Come nasce il permesso di lavoro per motivi personali o familiari?

Dobbiamo partire dal presupposto che utilizzare il permesso per motivi familiari o personali è previsto dai diversi Contratti collettivi nazionali

È stato previsto perché l’assenza che la sottende non è riscontrabile in nessun’altra tipologia di permesso. 

Quando si può utilizzare

Soltanto il lavoratore è in grado di conoscere l’effettiva necessità di richiedere un permesso, per motivi personali o familiari. 

Le motivazioni possono essere le più disparate, tanto che non esiste una casistica completa a riguardo. 

La sua richiesta non può essere messa in discussione dal datore di lavoro. 

L’ultima decisione spetta al datore di lavoro 

Il dipendente ha tutto il diritto di chiedere questo tipo di permesso, ma il datore può rifiutare di concederlo. 

Quest’ultimo, infatti, può ritenere che le mansioni svolte dal lavoratore nei giorni richiesti di assenza, siano in realtà indispensabili all’azienda. 

Generalmente, arrivati a questo punto, si arriva ad un accomodamento delle parti, così da venirsi incontro. 

Un caso particolare: il permesso per lutto

Una situazione specifica concerne il permesso per lutto, che consente sempre un’assenza di tre giorni. 
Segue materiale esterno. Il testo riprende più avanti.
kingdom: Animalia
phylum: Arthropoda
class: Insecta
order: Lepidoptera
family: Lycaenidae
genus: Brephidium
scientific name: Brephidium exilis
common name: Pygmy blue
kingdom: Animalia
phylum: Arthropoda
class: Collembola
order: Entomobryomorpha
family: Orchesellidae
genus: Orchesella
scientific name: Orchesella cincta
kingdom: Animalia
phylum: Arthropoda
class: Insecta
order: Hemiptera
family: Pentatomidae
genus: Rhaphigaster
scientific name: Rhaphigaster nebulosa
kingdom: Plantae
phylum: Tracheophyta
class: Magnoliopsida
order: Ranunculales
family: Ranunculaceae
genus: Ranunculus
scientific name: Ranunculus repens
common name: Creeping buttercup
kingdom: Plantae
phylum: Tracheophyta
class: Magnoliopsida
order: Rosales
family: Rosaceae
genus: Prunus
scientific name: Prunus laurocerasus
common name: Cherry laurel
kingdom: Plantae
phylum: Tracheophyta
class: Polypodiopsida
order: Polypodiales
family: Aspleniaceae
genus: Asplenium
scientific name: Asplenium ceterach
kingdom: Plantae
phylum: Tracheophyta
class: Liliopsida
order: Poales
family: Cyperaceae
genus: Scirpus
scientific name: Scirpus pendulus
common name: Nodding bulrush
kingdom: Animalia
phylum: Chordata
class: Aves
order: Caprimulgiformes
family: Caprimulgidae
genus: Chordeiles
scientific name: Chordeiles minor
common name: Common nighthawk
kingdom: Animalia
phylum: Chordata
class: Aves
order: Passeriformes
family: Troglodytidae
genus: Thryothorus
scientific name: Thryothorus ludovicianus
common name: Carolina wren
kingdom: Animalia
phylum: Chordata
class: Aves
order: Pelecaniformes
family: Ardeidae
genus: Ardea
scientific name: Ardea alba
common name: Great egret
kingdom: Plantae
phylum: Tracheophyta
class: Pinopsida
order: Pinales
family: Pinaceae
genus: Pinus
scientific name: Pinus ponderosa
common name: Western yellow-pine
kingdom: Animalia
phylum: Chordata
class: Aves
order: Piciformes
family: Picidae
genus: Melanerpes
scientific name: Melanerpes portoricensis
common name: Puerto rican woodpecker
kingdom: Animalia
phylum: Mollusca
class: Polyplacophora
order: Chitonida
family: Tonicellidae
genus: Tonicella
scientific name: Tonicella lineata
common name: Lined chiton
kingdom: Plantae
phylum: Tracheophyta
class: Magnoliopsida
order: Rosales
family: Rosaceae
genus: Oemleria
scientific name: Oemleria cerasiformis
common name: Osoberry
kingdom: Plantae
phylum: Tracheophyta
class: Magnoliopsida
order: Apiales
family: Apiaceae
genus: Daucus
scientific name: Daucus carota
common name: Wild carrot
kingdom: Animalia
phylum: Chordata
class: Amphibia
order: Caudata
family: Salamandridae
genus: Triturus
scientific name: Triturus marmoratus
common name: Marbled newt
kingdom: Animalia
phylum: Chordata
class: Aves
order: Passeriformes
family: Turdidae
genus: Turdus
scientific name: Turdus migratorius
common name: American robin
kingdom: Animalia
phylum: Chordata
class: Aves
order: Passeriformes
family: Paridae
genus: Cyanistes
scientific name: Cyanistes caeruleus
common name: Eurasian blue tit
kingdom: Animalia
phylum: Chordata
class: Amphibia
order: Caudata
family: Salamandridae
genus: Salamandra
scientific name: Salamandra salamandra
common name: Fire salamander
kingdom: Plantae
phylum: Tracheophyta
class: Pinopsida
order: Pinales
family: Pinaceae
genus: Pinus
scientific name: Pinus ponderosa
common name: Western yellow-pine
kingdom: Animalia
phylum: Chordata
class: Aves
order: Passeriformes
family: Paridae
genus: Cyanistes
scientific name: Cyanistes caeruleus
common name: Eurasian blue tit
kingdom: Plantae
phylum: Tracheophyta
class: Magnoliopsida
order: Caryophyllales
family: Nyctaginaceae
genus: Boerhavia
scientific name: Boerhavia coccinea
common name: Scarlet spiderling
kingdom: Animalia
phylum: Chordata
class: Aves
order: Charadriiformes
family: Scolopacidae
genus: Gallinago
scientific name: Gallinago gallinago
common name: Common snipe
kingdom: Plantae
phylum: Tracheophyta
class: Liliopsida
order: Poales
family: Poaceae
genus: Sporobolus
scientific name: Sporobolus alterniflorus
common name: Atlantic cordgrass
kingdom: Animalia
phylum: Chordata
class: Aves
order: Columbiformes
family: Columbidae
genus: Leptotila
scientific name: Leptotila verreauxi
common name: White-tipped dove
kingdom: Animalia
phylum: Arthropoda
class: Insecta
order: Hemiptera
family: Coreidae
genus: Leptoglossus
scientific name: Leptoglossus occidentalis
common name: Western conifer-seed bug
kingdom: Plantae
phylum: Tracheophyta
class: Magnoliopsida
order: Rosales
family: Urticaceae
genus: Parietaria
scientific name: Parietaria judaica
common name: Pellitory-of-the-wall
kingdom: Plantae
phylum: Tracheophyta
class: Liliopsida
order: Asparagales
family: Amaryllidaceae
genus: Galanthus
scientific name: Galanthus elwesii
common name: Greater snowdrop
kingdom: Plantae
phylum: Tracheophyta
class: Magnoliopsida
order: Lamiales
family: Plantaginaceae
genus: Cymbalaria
In questo caso, il permesso può essere richiesto soltanto per parenti stretti: padre, madre, figlia/figlio, fratello/sorella, nipote in linea diretta (un discendente quindi), nonno o nonna. 

In tutte le altre situazioni di nefasti eventi, si può richiedere un generico permesso di lavoro, per motivi familiari o personali. 

Un necessario compromesso

Come si può evincere, il permesso di lavoro – per motivi personali e familiari – può essere gestito correttamente soltanto nel caso in cui ci sia armonia e predisposizione al compromesso tra datore e lavoratori.